Wednesday, July 24, 2013

Pate Chaud

Baguettes, shallots, asparagus, croissants and many, many other food items now popular in Vietnam can be attributed to the French.  For slightly over 150 years, Vietnam was colonized by the French (outside of a brief period of Japanese occupation during World War II), and the influence on the local cuisine is unmistakable.  

The wonderful desserts and breads directly reflect French influence, and one of my favorite French/Vietnamese snacks is the Banh Pate So, which is from the long ago used French term of Pate Chaud meaning hot pie or hot pastry.  Pate in French now refers to meat, so this term could be misunderstood, but the Vietnamese term refers to so and chaud being pronounced identically, and banh and pate both mean pastry.  So it is an interesting backstory on the terminology of the dish.  Enough on the linguistics lesson, let's eat!

Banh Pate So- Pate Chaud- Hot Pie
 3 oz dried wood ear mushrooms
1.5 oz bean thread vermicelli
2 lbs. ground pork
3 shallots minced
2 tbsp fish sauce
1 tbsp light soy
2 tsp black pepper
puff pastry
2 eggs beaten
1 cup beer

Preheat oven to 350 degrees.  Soak the wood ear mushroom and vermicelli in separate bowls of water for about 20 minutes until soft.  If the wood ear is in larger pieces, then thinly slice.  Cut the vermicelli into pieces about 1 inch long.  Thoroughly mix the pork, wood ear, vermicelli, shallots, fish sauce, soy and pepper.  If you overwork the meat then you will get a tougher filling, so be gentle.  Using a large biscuit cutter (about 4 inches in diameter), punch out large circles of puff pastry.  Form meatballs with the filling and place in the center of the pastry.  Brush the edges with some beer and place another piece of pastry on top.  Gently press down and use a fork to seal the edges.  Repeat until the pastry is gone.  If you have extra filling, you can use it in Vietnamese egg rolls (which will be a blog for another day!)  Brush the pastry tops with egg and bake until golden brown.

Custom plates by Gerald Haessig

In honor of arguably my favorite Vietnamese food item, I rocked to some Guns 'N Roses and Appetite for Destruction!  Possibly the best album of the 80s and maybe the best debut album of all time, in my opinion, the band was never able to reach this zenith again.  Songs like "Mr.

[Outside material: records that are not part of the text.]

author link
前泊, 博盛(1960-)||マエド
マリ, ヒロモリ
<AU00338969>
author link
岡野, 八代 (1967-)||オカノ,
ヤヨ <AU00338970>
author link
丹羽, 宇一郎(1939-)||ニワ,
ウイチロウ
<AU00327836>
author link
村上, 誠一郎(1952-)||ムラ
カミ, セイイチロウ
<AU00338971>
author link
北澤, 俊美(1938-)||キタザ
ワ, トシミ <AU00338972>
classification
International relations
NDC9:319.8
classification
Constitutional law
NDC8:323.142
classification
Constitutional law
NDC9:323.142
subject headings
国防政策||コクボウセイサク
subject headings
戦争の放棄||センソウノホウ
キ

Brownstone", "Think About You", and "Rocket Queen" stand the test of time and could blend in with today's top rock acts.  "Sweet Child 'O Mine" might be the best monster ballad in the history of MONSTER BALLADS!  An  disagrees that this song is a monster ballad...what say you?  Seriously, who doesn't immediately know Slash's guitar riff?  Too bad Axl had to break it all down, but give this album a listen and come back and discuss this with me!

My beverage of choice was a wonderful Ca Phe Sua Da.  The Vietnamese version of iced coffee is sweet and filled with a wonderful kick!  I make my own slow drip cold coffee with either French Market, CDM, Trung Nguyen, or Cafe de Paris.  Pour some condensed milk in the bottom of a glass, and top it with coffee and stir well.  Add ice and enjoy!